Как только судья удаляется, я поворачиваюсь к матери. Хочется крикнуть: «Я все объясню!» – но слова не идут с языка. В руку тычется влажный нос. Джадж. И мое сердце – сбежавший поезд – сбавляет ход.
– Мне нужно поговорить с моей клиенткой, – заявляет Кэмпбелл.
– В данный момент она моя дочь, – отвечает мама, берет меня за руку и сдергивает со стула.
На пороге я оглядываюсь. Кэмпбелл кипит от ярости. Я могла бы и раньше сказать ему, что все закончится именно так. Дочь козырем бьет любые карты, какая бы ни шла игра.
Третья мировая война разгорается немедленно, не из-за убитого эрцгерцога или сумасшедшего диктатора, но из-за пропущенного левого поворота.
– Брайан, это не Северная Парк-стрит. – Мама выгибает шею.
Отец моргает глазами, выбираясь из тумана мыслей.
– Надо было сказать раньше, пока я не проехал мимо.
– Я сказала.
– Я не слышала, – встреваю я, не успев оценить, чего мне будет стоить вмешательство в чужую битву.
Мама поворачивает голову:
– Анна, твое участие мне сейчас нужно меньше всего.
– Я просто…
Она выставляет руку, как перегородку между водителем и пассажиром в такси, и качает головой.
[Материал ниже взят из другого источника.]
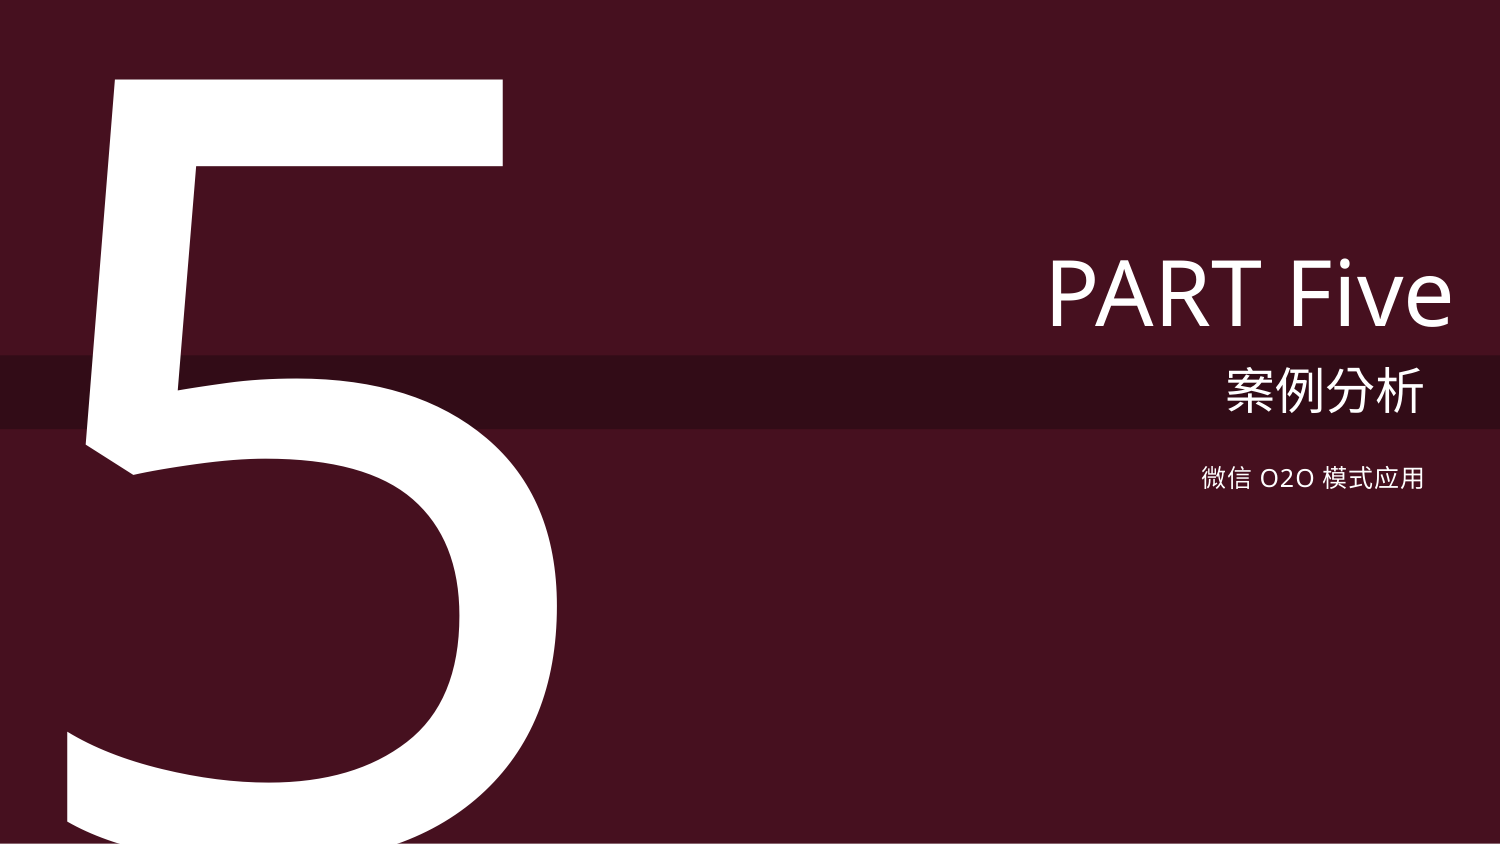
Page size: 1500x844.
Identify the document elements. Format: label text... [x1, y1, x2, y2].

text_box 5 [0, 0, 631, 844]
text_box [631, 355, 1500, 430]
text_box PART Five [1033, 229, 1467, 351]
text_box 微信O2O模式应用 [631, 441, 1437, 498]
text_box [631, 430, 1500, 844]
text_box [631, 0, 1500, 355]
text_box 案例分析 [631, 353, 1437, 425]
Я заваливаюсь на бок на сиденье и поджимаю под себя ноги. Смотрю в заднее стекло, чтобы видеть только темноту.
– Брайан, ты снова его пропустил, – говорит мама.
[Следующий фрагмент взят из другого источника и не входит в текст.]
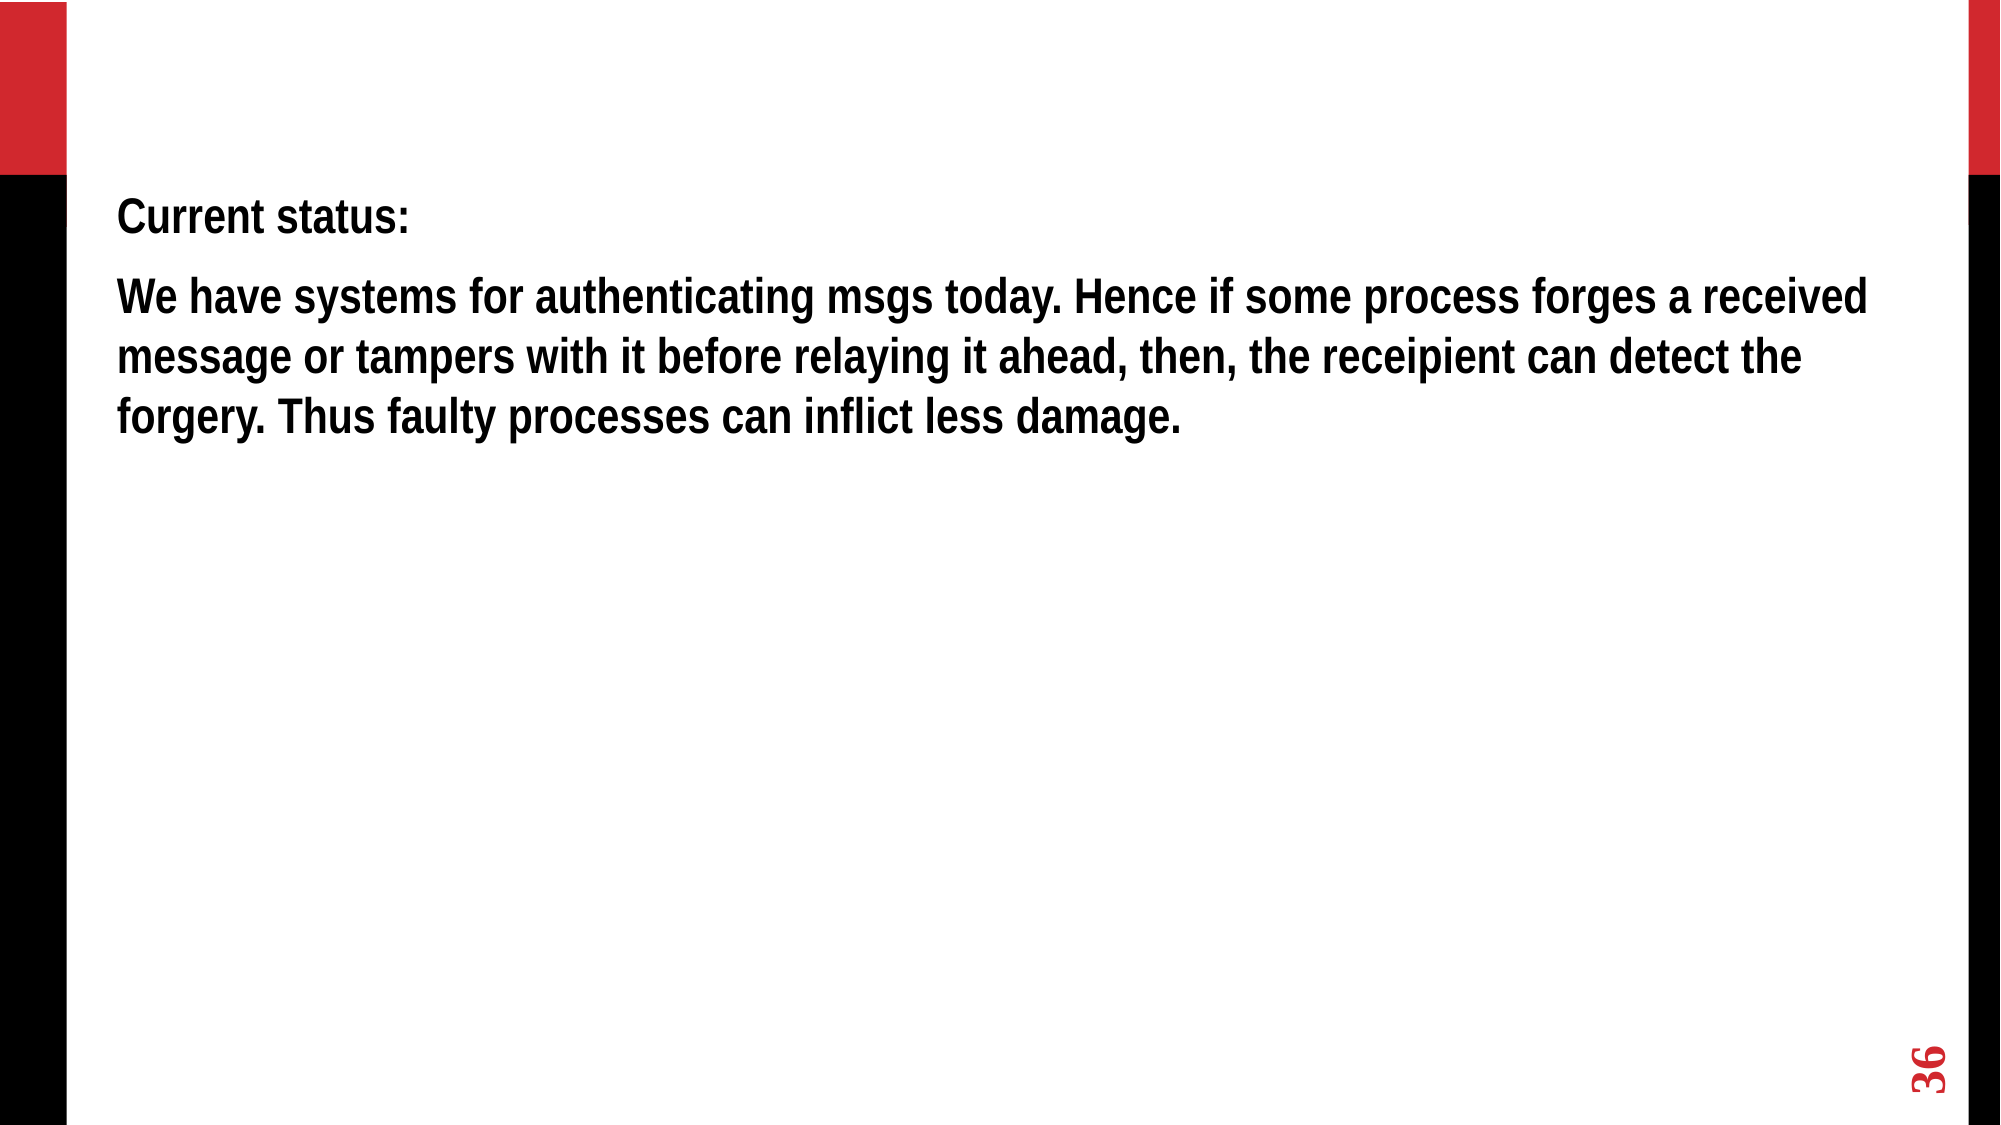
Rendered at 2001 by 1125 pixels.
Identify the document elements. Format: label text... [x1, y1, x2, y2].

list Current status: We have systems for authenticating msgs today. Hence if some process forges a received message or tampers with it before relaying it ahead, then, the receipient can detect the forgery. Thus faulty processes can inflict less damage. [99, 174, 1934, 1005]
slide_number 36 [1899, 996, 1950, 1113]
Когда мы заходим в дом, мать на всех парах пролетает мимо открывшей дверь Кейт, мимо Джесса, который смотрит какой-то засекреченный канал «Плейбоя» по телевизору. На кухне она открывает дверцы шкафчиков, хлопает ими. Достает еду из холодильника и с грохотом швыряет ее на стол.
– Привет! – говорит отец Кейт. – Как ты себя чувствуешь?
Та, не обращая на него внимания, быстро идет на кухню.
– Что случилось?
– Что случилось? Ну… – Мама пришпиливает меня к месту взглядом. – Спроси лучше у своей сестры, что случилось.
Кейт поворачивается, глядя на меня во все глаза.
– Удивительно, какая ты тихая, когда судья тебя не слышит, – замечает мама.
Джесс выключает телевизор:
– Она заставила вас говорить с судьей? Черт, Анна!
Мама закрывает глаза:
– Джесс, знаешь, было бы хорошо, если бы ты сейчас ушел.